It is absolutely essential that no frequency higher than half the sampling frequency gets to the input, otherwise you have aliasing, a severe problem pointed out earlier.

With no input filter at all, you must sample at twice the highest frequency in the input, then decimate and filter.

theswellylife:
Yes. I don't really have the time or space to build a high-order filter. Is there an opamp ic like the LM741 that would do the trick?

Thank you. I think I will got with the ISR approach.

EDIT. Thinking about it further, I don't think an ic would help the sharpness in drop off. Hopefully, I am wrong?

You can implement a 2nd order Sallen-Key filter with a single op amp that would roll off twice as quickly as an RC filter. The op amp would also allow you to set the input level to the A/D converter.

Without a very high order filter, you're going to have to sample at a higher rate where the filter has sufficiently attenuated the high frequency content of your source signal.

IIR filters are more computationally efficient than FIR filters, so that would be preferred unless you need linear phase or some other characteristic of the FIR filter. In either case, it will likely be more computationally efficient to implement the digital filter in two or more stages with decimation.

It seems to me that the FIR part of the project is well in hand, with the Matlab design.

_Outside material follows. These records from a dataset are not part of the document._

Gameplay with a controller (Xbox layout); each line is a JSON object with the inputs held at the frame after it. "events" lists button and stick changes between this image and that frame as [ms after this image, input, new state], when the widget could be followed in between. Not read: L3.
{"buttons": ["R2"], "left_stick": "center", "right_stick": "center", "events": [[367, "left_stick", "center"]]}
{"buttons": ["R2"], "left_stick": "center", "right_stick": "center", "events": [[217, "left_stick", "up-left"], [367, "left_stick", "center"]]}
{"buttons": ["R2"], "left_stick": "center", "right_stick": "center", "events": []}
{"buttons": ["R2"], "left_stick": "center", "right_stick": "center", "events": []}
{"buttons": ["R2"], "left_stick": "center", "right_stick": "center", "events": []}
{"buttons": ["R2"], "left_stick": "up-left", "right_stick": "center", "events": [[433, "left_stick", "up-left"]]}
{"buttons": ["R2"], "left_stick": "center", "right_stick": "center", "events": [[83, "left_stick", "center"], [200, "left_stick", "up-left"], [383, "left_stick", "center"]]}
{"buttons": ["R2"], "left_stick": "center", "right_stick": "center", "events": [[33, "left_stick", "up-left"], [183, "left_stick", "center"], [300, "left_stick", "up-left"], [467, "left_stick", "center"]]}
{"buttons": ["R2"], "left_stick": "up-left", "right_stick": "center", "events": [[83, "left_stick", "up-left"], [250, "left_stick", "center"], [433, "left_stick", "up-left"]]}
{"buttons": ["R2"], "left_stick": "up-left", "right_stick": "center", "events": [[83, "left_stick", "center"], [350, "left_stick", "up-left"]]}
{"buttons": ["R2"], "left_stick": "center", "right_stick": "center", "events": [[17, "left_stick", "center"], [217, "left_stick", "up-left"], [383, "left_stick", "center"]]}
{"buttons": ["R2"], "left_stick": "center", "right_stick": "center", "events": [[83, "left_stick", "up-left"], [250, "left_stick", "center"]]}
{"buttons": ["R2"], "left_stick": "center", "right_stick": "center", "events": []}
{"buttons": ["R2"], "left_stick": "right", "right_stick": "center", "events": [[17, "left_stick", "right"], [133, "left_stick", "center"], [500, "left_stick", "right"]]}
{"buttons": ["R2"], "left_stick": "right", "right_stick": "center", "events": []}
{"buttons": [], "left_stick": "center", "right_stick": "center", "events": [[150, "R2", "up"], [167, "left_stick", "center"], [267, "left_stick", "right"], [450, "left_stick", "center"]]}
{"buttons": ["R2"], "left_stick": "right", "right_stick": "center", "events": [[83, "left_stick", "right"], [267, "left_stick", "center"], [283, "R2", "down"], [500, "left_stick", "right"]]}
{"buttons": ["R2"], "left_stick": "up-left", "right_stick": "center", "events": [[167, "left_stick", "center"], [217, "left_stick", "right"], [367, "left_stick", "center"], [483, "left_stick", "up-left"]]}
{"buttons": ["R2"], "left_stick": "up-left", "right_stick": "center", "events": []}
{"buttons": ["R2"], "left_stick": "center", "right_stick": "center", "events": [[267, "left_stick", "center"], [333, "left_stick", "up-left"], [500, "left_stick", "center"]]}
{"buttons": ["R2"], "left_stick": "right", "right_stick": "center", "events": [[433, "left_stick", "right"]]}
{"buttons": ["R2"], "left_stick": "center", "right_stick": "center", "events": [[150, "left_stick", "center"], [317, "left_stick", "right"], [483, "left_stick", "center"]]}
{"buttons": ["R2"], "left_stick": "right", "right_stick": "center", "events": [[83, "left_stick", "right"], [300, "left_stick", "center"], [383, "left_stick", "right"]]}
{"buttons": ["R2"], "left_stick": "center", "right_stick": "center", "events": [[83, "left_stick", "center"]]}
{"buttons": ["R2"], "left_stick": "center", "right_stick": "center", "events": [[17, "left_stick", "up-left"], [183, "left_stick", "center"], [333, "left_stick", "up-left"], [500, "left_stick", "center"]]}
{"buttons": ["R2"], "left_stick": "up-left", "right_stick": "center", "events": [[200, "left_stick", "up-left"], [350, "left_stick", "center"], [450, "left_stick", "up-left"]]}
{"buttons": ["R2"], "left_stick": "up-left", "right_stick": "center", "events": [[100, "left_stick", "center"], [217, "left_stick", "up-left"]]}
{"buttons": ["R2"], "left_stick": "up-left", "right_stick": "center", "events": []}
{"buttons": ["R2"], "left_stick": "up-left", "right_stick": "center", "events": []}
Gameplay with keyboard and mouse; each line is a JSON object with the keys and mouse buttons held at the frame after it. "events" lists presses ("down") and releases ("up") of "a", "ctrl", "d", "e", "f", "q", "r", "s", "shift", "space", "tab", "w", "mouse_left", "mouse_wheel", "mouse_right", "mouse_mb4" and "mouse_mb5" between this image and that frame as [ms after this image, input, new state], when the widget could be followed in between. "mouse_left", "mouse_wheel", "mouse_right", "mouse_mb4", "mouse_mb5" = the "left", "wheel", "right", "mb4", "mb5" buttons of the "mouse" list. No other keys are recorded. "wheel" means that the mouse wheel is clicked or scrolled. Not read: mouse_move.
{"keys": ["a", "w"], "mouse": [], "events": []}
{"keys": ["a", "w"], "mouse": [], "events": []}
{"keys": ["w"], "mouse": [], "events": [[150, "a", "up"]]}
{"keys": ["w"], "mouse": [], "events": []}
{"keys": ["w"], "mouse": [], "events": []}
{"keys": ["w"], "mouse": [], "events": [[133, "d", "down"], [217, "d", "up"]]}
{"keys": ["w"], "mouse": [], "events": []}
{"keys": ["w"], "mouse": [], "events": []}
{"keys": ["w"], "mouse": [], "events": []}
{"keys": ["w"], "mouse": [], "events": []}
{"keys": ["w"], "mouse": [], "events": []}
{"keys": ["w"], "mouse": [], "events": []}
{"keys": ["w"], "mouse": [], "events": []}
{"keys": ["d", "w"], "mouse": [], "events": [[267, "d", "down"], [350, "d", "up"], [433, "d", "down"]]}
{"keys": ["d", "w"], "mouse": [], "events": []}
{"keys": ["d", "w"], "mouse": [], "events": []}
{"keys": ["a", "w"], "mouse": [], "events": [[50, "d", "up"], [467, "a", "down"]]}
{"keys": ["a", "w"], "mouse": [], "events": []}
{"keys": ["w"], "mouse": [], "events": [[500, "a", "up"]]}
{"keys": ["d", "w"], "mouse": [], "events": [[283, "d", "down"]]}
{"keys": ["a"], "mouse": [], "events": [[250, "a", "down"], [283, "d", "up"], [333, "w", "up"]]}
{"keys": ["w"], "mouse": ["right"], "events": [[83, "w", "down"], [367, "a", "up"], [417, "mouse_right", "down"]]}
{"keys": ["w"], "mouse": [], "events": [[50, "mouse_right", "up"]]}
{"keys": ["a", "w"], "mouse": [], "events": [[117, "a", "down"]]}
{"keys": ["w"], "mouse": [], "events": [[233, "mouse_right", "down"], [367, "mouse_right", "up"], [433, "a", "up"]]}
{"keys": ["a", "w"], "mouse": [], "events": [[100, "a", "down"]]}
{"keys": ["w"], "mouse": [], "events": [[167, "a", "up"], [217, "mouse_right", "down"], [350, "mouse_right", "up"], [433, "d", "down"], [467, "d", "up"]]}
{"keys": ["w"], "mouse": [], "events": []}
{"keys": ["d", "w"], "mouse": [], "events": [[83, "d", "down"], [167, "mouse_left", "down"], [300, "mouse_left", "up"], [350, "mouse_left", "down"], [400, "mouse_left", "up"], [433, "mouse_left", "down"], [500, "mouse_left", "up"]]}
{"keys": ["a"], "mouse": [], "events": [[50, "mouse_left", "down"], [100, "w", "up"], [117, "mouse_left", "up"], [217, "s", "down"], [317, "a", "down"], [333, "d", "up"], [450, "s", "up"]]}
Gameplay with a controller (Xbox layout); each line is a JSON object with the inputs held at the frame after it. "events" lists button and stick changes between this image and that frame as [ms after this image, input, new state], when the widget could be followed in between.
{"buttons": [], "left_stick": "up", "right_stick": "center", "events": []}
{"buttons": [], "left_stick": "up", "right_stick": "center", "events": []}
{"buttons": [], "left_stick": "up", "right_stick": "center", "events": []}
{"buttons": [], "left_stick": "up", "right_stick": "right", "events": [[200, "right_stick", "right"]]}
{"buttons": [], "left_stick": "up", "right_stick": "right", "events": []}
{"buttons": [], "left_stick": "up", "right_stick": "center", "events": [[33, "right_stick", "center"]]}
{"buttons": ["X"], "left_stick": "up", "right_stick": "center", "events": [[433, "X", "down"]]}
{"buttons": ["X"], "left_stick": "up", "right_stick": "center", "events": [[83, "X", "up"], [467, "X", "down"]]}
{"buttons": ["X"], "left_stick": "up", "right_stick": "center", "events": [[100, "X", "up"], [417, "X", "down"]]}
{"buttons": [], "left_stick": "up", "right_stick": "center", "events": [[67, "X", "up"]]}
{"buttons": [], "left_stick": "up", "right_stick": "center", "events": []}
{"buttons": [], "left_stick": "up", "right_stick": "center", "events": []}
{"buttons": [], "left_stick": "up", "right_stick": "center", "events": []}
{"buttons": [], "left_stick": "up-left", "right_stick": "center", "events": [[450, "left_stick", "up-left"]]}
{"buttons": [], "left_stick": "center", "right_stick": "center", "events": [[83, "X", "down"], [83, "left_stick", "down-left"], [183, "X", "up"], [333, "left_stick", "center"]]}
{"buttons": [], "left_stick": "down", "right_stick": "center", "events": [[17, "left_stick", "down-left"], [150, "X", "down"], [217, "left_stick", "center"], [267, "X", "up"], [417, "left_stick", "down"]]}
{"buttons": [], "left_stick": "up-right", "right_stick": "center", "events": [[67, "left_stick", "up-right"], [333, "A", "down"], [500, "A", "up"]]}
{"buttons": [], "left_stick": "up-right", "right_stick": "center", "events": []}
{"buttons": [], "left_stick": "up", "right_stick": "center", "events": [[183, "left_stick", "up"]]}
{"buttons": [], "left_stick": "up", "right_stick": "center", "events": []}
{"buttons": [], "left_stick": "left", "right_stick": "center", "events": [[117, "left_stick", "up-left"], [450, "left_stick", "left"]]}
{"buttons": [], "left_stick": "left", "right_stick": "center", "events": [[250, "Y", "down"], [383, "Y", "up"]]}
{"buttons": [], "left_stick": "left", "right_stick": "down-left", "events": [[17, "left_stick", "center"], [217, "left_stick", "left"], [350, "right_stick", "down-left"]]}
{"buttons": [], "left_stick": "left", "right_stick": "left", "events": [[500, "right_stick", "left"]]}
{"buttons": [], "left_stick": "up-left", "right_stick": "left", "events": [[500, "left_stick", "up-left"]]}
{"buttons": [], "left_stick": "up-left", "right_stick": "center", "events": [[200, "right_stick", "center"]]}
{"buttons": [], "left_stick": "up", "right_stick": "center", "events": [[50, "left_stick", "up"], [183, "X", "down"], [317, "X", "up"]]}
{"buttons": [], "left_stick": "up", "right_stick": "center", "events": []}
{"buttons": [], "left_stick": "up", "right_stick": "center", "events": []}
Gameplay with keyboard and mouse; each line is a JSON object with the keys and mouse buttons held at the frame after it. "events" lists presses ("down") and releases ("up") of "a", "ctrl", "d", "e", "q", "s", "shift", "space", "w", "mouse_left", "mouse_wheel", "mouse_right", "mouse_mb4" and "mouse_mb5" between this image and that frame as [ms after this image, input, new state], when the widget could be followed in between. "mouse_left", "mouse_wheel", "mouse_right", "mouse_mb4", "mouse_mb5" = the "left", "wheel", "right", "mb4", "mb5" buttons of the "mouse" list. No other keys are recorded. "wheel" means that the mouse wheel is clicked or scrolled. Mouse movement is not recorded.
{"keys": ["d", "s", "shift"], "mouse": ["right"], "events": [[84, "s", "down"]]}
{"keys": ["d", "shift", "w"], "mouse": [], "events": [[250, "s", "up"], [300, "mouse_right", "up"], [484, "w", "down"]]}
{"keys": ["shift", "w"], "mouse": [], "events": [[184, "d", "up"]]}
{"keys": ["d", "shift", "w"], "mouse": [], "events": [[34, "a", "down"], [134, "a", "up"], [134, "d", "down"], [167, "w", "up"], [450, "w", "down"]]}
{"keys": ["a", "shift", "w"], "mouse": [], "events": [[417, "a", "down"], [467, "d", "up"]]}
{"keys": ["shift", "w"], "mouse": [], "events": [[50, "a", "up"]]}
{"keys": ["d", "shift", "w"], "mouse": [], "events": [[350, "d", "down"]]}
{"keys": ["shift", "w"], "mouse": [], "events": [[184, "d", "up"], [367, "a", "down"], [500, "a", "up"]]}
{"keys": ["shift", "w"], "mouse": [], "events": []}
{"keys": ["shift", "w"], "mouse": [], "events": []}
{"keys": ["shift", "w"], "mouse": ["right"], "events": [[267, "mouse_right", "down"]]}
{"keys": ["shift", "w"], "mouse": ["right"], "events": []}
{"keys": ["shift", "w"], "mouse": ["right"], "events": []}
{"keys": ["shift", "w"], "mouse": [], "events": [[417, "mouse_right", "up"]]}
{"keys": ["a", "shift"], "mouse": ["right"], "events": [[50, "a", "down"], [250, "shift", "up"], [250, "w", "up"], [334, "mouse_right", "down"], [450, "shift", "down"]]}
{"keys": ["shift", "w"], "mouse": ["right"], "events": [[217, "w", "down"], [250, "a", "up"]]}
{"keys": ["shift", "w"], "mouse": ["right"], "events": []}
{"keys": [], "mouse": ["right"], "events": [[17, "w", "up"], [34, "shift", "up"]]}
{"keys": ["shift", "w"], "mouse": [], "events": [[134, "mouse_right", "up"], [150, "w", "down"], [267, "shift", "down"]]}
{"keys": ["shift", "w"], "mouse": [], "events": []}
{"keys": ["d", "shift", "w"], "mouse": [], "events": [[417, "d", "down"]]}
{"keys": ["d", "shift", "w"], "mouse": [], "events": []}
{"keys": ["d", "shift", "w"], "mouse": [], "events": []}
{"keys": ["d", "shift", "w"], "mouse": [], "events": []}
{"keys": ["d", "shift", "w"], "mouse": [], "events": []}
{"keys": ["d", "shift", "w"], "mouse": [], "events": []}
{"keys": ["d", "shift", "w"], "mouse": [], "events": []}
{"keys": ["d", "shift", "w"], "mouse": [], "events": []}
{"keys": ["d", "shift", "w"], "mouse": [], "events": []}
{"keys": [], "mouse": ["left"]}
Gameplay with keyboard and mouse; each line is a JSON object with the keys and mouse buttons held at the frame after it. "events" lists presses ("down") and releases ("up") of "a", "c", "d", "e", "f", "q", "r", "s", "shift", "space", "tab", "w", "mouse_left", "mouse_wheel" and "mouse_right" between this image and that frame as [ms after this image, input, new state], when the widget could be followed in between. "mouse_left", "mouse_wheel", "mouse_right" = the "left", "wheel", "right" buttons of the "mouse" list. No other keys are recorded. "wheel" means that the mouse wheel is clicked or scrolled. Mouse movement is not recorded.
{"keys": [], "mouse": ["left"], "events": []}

For stripping the high-frequencies, I would not bother with anything more than a single-pole filter. Just crank up the sample rate until you can be absolutely sure that the nyquist frequency is completely covered by the analog filter. Even though you are looking for very low frequencies, there's not much penalty for using a high sample frequency. Either just use a large FIR filter to directly find the frequencies of interest or use a digital filter (of any sort) to strip the frequencies above the final sample rate's nyquist frequency before decimating.

My favourite reference on DSP: The Scientist and Engineer's Guide to
Digital Signal Processing
By Steven W. Smith, Ph.D.

My favourite FIR filter design tool: TFilter

Could you tell us the specifications of the filter you wish to implement? Both analogue and digital. Why?

Bandwidth - 1-3 Hz - OK. I presume -3dB points.

attenuation rate outside the passband in dB/octave.

Stopband attenuation.

Acceptable ripple.

Phase response.

Given that I may be able to suggest a solution. An analogue elliptic may be a good approach. What type does your digital filter implement? - given it's high order perhaps a Bessel....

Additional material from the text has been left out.